La mise en application de ce programme marquera la fin de ces rêves puérils, dans lesquels le chemin de fer a souvent pris figure de condamné à mort.


Rêves combien insensés ! Comment, en effet, peut-on songer à substituer du jour au lendemain l’automobile à un mode de transports dont l’état de perfection actuel puissance, vitesse, sécurité est le fruit d’une expérience séculaire et d’incessants travaux d’améliorations ? Comment s’effectueraient les transports de voyageurs en masse, même sur de petites distances ? Comment s’effectuerait la circulation de ces tonnages impressionnants de marchandises pour lesquelles le chemin de fer met en marche des trains de 65 wagons et plus ?


L’usager serait loin de trouver son compte dans une , telle révolution , dont le résultat immédiat serait de démontrer l’inaptitude de la route à assurer la totalité des transports : les routes, avec leur circulation de détail piétons, cyclistes, véhicules particuliers hippomobiles et automobiles, poids lourds sont et doivent rester, tout comme de petits vaisseaux sanguins, des moyens de circulation à faible débit. Sous peine de paralyser la circulation dans un mortel embouteillage, leur rôle doit s’arrêter ou commence celui des grosses artères : nos voies ferrées.

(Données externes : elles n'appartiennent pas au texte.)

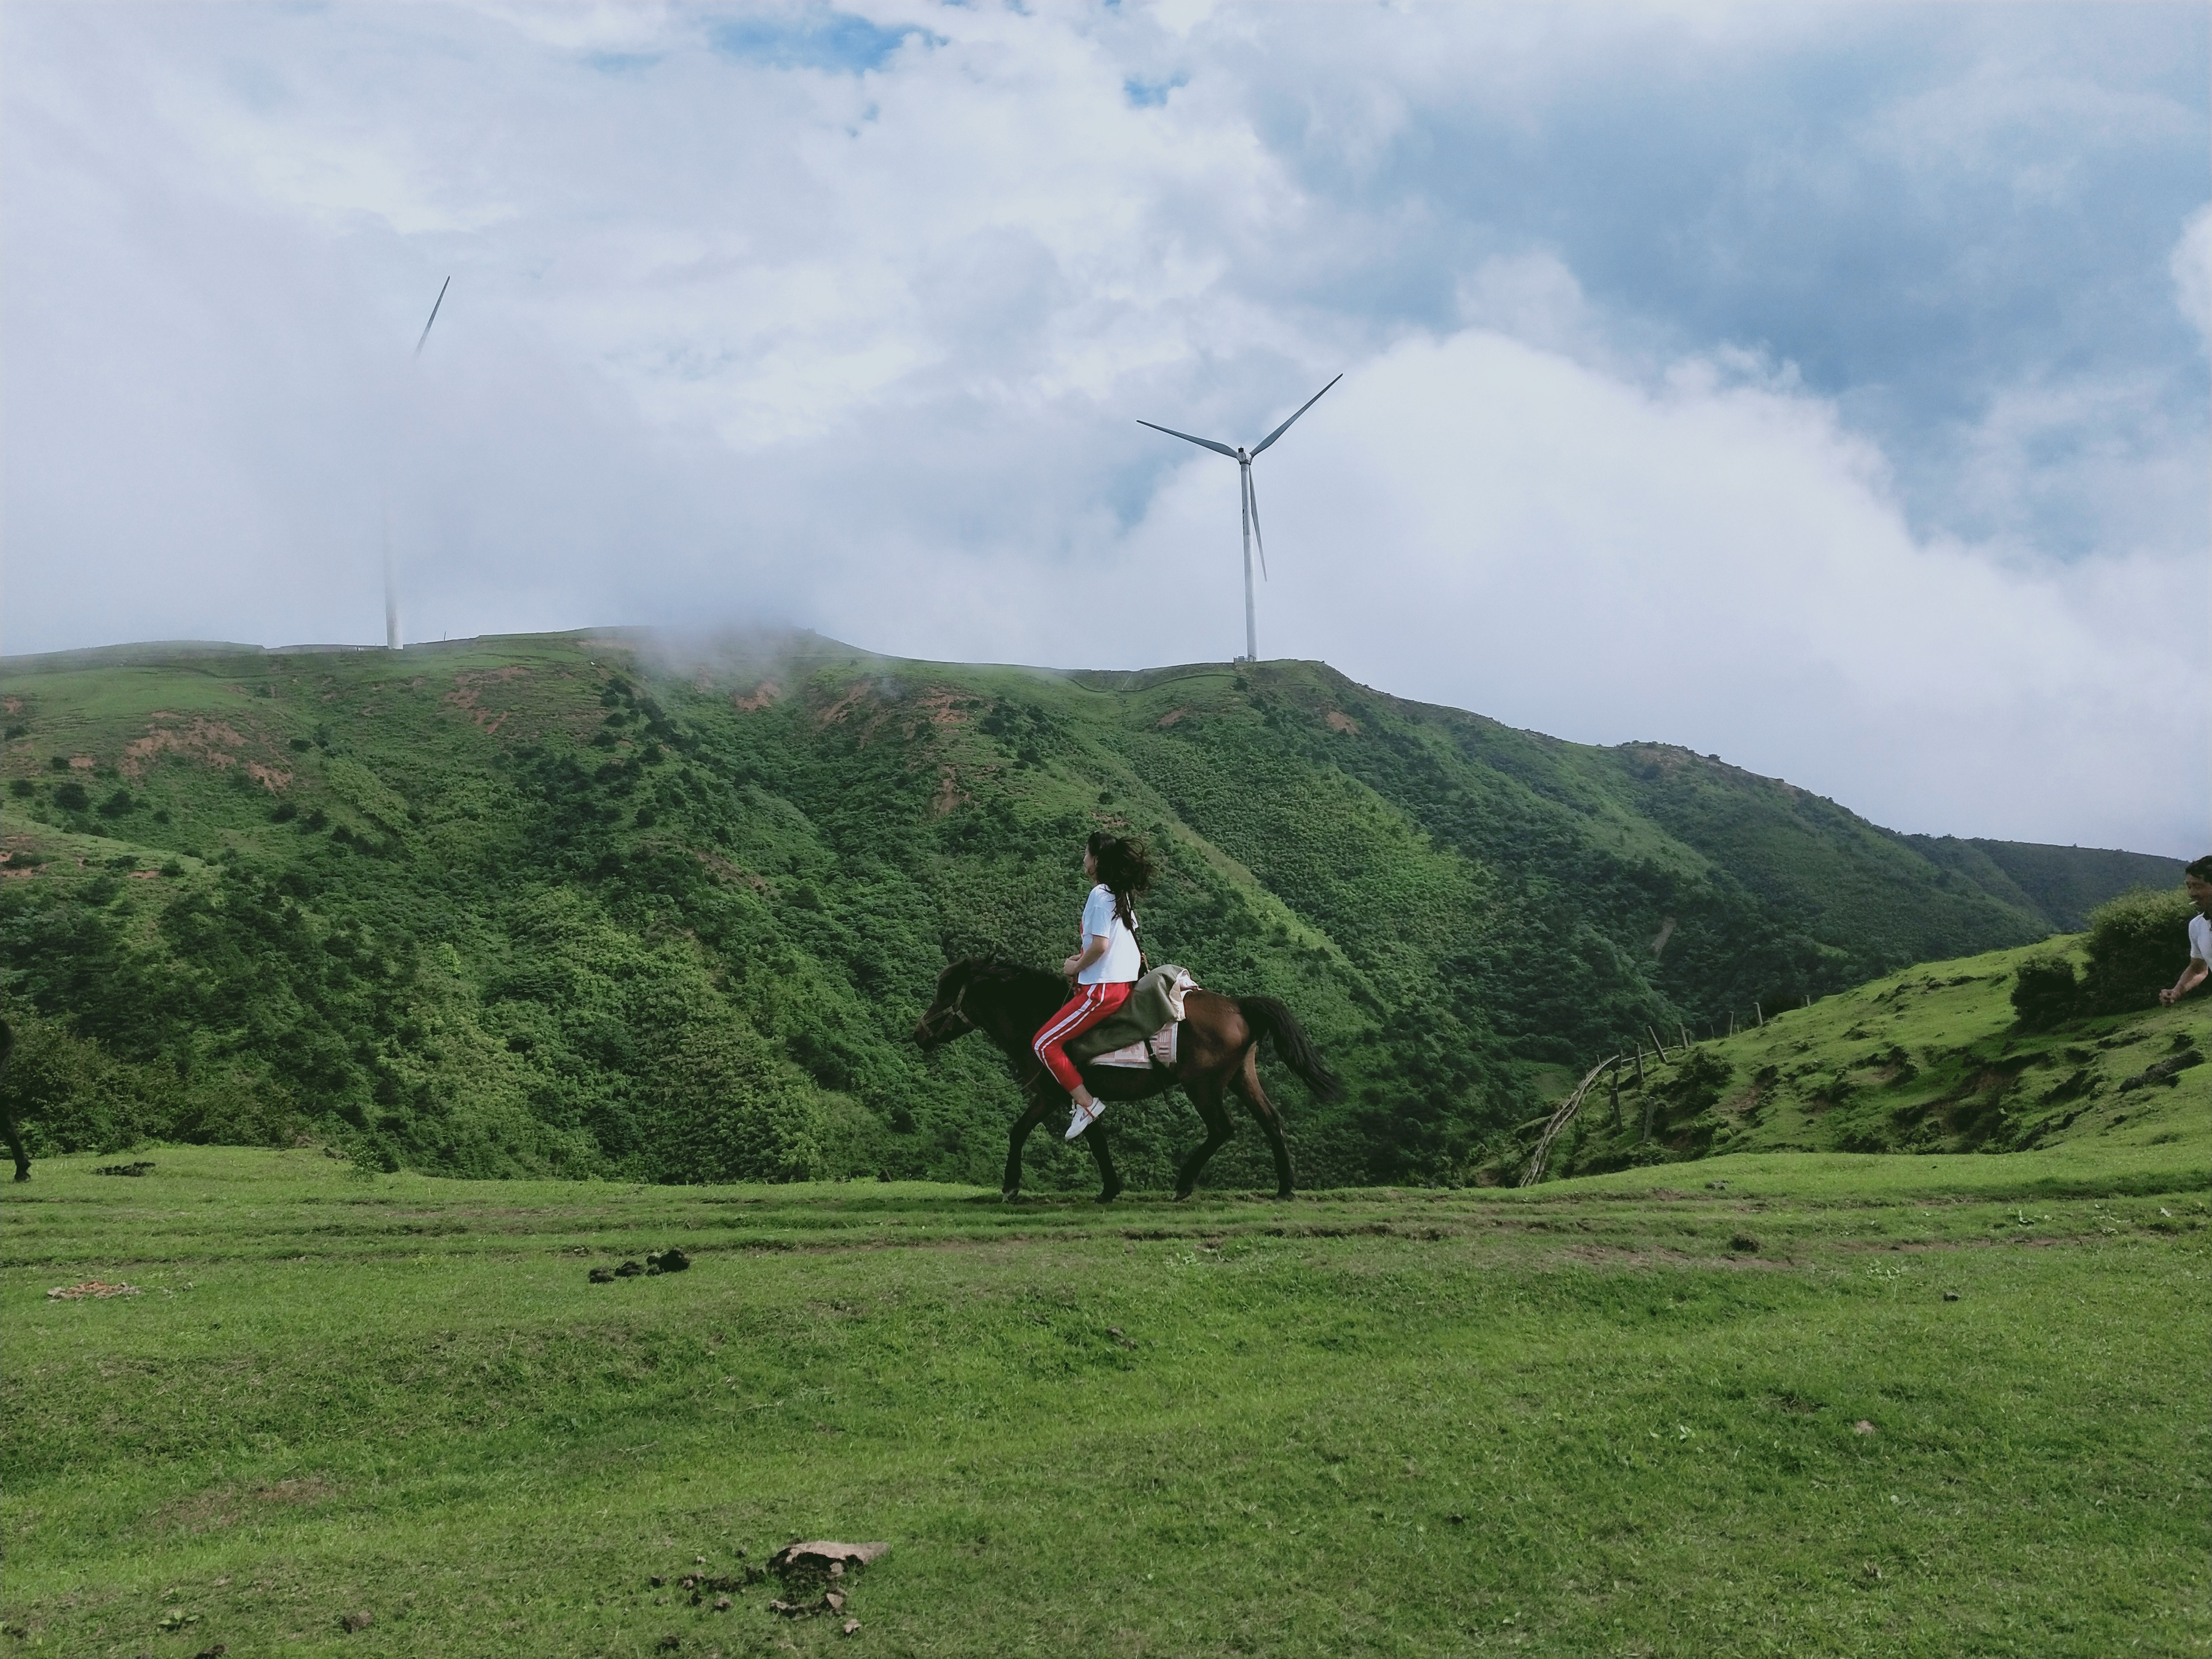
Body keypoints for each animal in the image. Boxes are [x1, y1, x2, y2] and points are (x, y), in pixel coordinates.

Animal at [907, 960, 1336, 1212]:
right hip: (1241, 1077)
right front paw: (1109, 1188)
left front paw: (1012, 1186)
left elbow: (1026, 1132)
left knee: (1222, 1129)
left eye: (946, 993)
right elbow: (1092, 1136)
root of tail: (1238, 1005)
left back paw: (1185, 1184)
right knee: (1271, 1121)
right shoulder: (1071, 1096)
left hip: (1204, 1086)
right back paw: (1285, 1187)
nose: (919, 1034)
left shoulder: (1053, 1094)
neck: (1039, 1016)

La suppression du chemin de fer marquerait d’ailleurs la fin de cette prospérité tout artificielle des entreprises automobiles, qui auraient dès lors à assurer tous les transports, les mauvais comme les bons et qui, chose plus grave, seraient à leur tour transformées en machine fiscale, puisque aussi bien elles devraient nous remplacer jusqu’au bout...


On a trop oublié dans le public que les avantages du moteur à explosion père de l’automobile, pouvaient aussi être exploités judicieusement par le chemin de fer. Ce moteur n’a pas été inventé en effet pour être l’apanage exclusif de l’automobile. Il doit permettre simplement et fort heureusement pour notre économie nationale de perfectionner d’égale façon les transports par route ou par fer, sans modifier grandement l’importance relative de chacun.


Espérons donc, dès que les pouvoirs publics en auront donné tous les moyens au chemin de fer, celui-ci saura fort bien montrer, notamment avec ses automobiles sur rail des lignes secondaires, qu’il sait utiliser toutes les ressources nouvelles de l’industrie au mieux des intérêts de l’usager.